Une étude sur la pizza montre que le métabolisme est peu affecté par une consommation occasionnelle de calories

Pizza Study Shows Metabolism Is Minimally Affected By Occasional Calorie Binge

Nous avons tous éprouvé ce sentiment de culpabilité et de regret après avoir fini ces dernières tranches de pizza alors que nous étions déjà pleins, en disant oui au dessert dont nous n'avions pas besoin ou en échouant à résister à ces chocolats supplémentaires. Heureusement, nous n'avons plus à ressentir de honte, car une nouvelle étude suggère que le corps s'adapte bien à la suralimentation de temps en temps.

Des chercheurs de l'Université de Bath ont demandé à un groupe de jeunes hommes en bonne santé âgés de 22 à 37 ans de participer à deux essais alimentaires : l'un mangeant de la pizza jusqu'à ce qu'ils se sentent rassasiés et l'autre mangeant le maximum de pizza qu'ils pouvaient avaler.
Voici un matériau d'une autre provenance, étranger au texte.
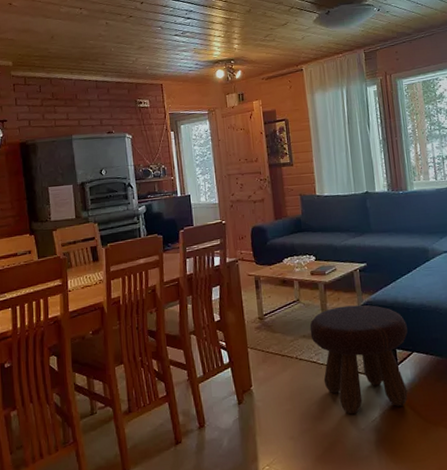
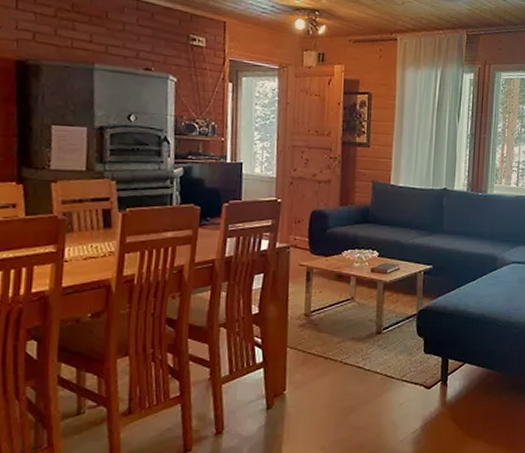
footstool: present [309,304,408,415] -> none [360,309,463,425]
Les participants ont pu manger le double de la quantité dans l'essai à volonté, avec un apport calorique moyen de plus de 3 000 et certains ont même géré deux grandes pizzas et demie en une seule séance.

Mais les résultats ont montré que la glycémie n'était pas plus élevée qu'après un repas normal et que les acides gras sanguins n'étaient que légèrement plus élevés, tandis que l'insuline (l'hormone qui contrôle la glycémie) augmentait d'environ 50 %.

Cela montre que la personne moyenne en bonne santé peut métaboliser relativement bien de grandes quantités de nourriture à des occasions ponctuelles.

Le chercheur principal Aaron Hengist a déclaré: "Nous connaissons tous les risques à long terme d'une indulgence excessive avec de la nourriture en ce qui concerne l'obésité, le diabète de type 2 et les maladies cardiovasculaires, mais nous en savons beaucoup moins sur certains des effets immédiats 'tout ce que vous pouvez manger' endroits sur le corps.

"Nos résultats montrent que le corps s'en sort remarquablement bien face à un excès massif et soudain de calories. Les êtres humains en bonne santé peuvent manger deux fois plus que "plein" et gérer efficacement cet énorme surplus d'énergie initial."

Les chercheurs prévoient maintenant de reproduire l'étude sur les femmes ainsi que sur les populations en surpoids et les personnes âgées pour obtenir une image plus complète de la façon dont le corps traite les épisodes de frénésie alimentaire.